Ottoman Gardens Through European Eyes

The floral genre of Iznik ceramics fascinated 16th-century European travellers. Their comments on the meaning of flowers and gardens in the Ottoman culture can help us understand why Iznik artisans favoured floral motifs.

To many European travellers, Ottoman floriculture was a newsworthy novelty. Pierre Belon du Mans, a herbalist who travelled in quest of plants throughout the Ottoman empire (1546-1549) in the entourage of the French ambassador to Süleyman the Magnificent, noted that,

There are no people who so much delight in beautiful flowers as the Turks, when they find a beautiful wallflower or some other graceful flower, even though it has no smell they do not prize it the less. We like to have bunches of different kinds of scented flowers mixed together, but the Turks care only for sight rather than smell, and like to have only one flower at a time.

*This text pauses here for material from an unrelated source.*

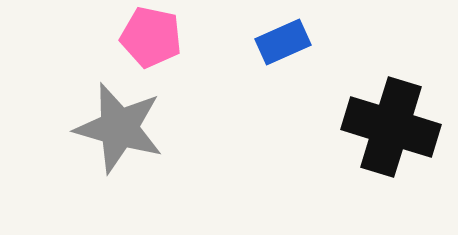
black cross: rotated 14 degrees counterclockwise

Even if they may have several different kinds of flowers it is their custom to wear only a single flower in the folds of their turban. Artisans commonly have several flowers of different colours in a jar of water in front of them, to keep them fresh in their beauty. And so the Turks think as much of their gardens as we do, and go to great trouble to get exotic trees, particularly those that have beautiful flowers, and grudge no money for the purpose.[1]

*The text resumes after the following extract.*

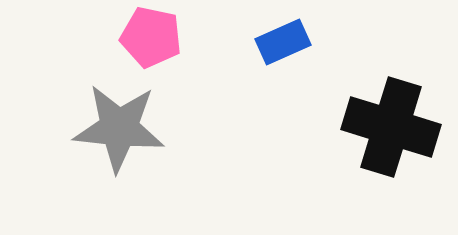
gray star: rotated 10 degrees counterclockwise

Pierre Belon projected the Ottomans’ delicate tastes and passion for, beautiful flowers [which] are held in high esteem. Istanbul in the 16th century, according to Belon, was an international marketplace for knowledgeable horticulturists where, so many foreigners who come to Constantinople in ships from other countries bring with them roots of plants which have beautiful flowers and sell them in the markets, and from all the things that they bring they make money.

Members of the guild of florists carrying vases of flowers at the festivities for the circumcision of Prince Mehmed, son of Sultan Murad III in the late 16th century.
Surname-ì Humayün (The book of Imperial festivities), written by famous court annalist Seyyid Lokman and Illustrated by Nakkaş Osman 1582.

Ottoman floriculture had a further notice from Ogier Ghiselin de Busbecq, a Flemish diplomat who resided in the Ottoman lands (1555-1562).[2]

On his journey from Adrianople to Constantinople, de Busbecq wrote in his letters, we everywhere came across quantities of flowers -narcissi, hyacinths and tulipans, as the Turks call them. We were surprised to find them flowering in mid-winter, scarcely a favourable season. Busbecq also observed that the Ottoman do not allow rose-leaves to lie on the ground, because they think that the rose sprang from the sweat of Mahomet, just as the ancients believed that it came from the blood of venus.

References
[1]  Travels in the Levant: The Observations of Pierre Belon du Mans (1553). (ed.) Alexandra Merle. (trans.) James Hogarth. (UK: Harding Simpole). Chapter 51,  p. 469.
[2] The Life and Letters of  Ogier Ghiselin de Busbecq. (eds. and trans.) Charles Thornton Foster and F.H. Blackburne Daniell  New York: Cambridge University Press. Vol.1, Letter I, p. 107-110.